Many share their insights via blogs. Katie McCurdy's blog, referenced above, is filled with gems. See her recent analysis of the use of the term "patient engagement" for another great post. Carolyn Thomas's great blog includes a related post. Sarah Kucharski, founder of FMD (FirbroMuscular Dysplasia) Chat (and pictured nearby), is another excellent blog writer; her recent post on patient engagement provides important advice to designers of health apps.

Advice to designers is among the contributions I have made. As you might know from my interactions magazine blog posts alone, my writing and speaking on healthcare system and patient experience redesign have been focused, in part, on identifying what designers need to do in order to have maximum impact on that redesign. See, for example, "Are You Trying to Solve the Right Problem?," "What Designers Need to Know/Do to Help Transform Healthcare," "The Importance of the Social to Achieving the Personal," and the blog post you are now reading.

In short, there is much to learn from ePatient scholars, and you can learn more from and about most of those highlighted above as well as the other ePatient scholars attending Medicine X this year by accessing the 2013 ePatient ebook put together by the conference organizers. Use this ebook (and this blog post) as starting points to include the oft missing voice in the redesign of healthcare and the patient experience: that of the patient. Better yet: come meet us all at the conference September 27-29; we'll be happy to talk to you.

1 comment:

Carolyn Thomas said...

Hello again Richard and thanks for including a link here to my 'EthicalNag' post, "Has Industry Co-Opted Patient Engagement?"

I'd like to think that events like Medicine X have moved the needle for health conference organizers. Yet, as you know, next week Toronto will host the 'National Forum on Patient Experience'- with not one patient among the 32 featured conference speakers.

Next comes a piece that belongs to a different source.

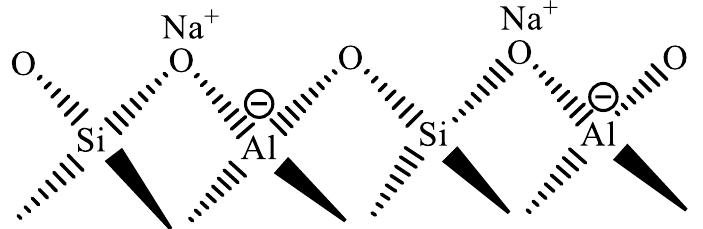
Figure 3. Schematic diagram of the structure of NaY zeolite.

This wouldn't sting nearly so much had one of the conference organizers not had the brilliant idea to try publicizing the event six months ago on the #hcsmca Linked In group (Health Care Social Media Canada) as soon as group members clued in to the 'patients missing' part.

She was subsequently bombarded (a word I'm using charitably) with dozens of agitated comments from both patients and patient advocates (including THE Dr. Larry Chu himself) - each one urging the conference organizers to make 'nothing about us without us' more than just trendy buzzwords.

Why did we even bother?

Dr. Andrew Spong's inspired comment at the time warned: "Any organization that participates in or is associated with an event focusing on patient engagement that fails to be led by the patient voice is harming itself." Colleen Young told the conference organizers: "I question the representation of patients by patient advisors rather than patients themselves." The rest of this compelling discussion is at:

So imagine my dismay when I saw the final agenda for next week's 'National Forum on Patient Experience'. Conference speakers include lots of hospital administrators, CEOs, and those with job titles like "Director of Patient-Centred Performance Measurement & Improvement".

But no patients ("in the audience, on the stage and at the microphones" as Larry likes to say) - unless of course organizers are trotting out that "We are all patients" tripe in their defense.

Very discouraging . . .

Meanwhile, have a great time with others who 'get' it at Stanford, Richard!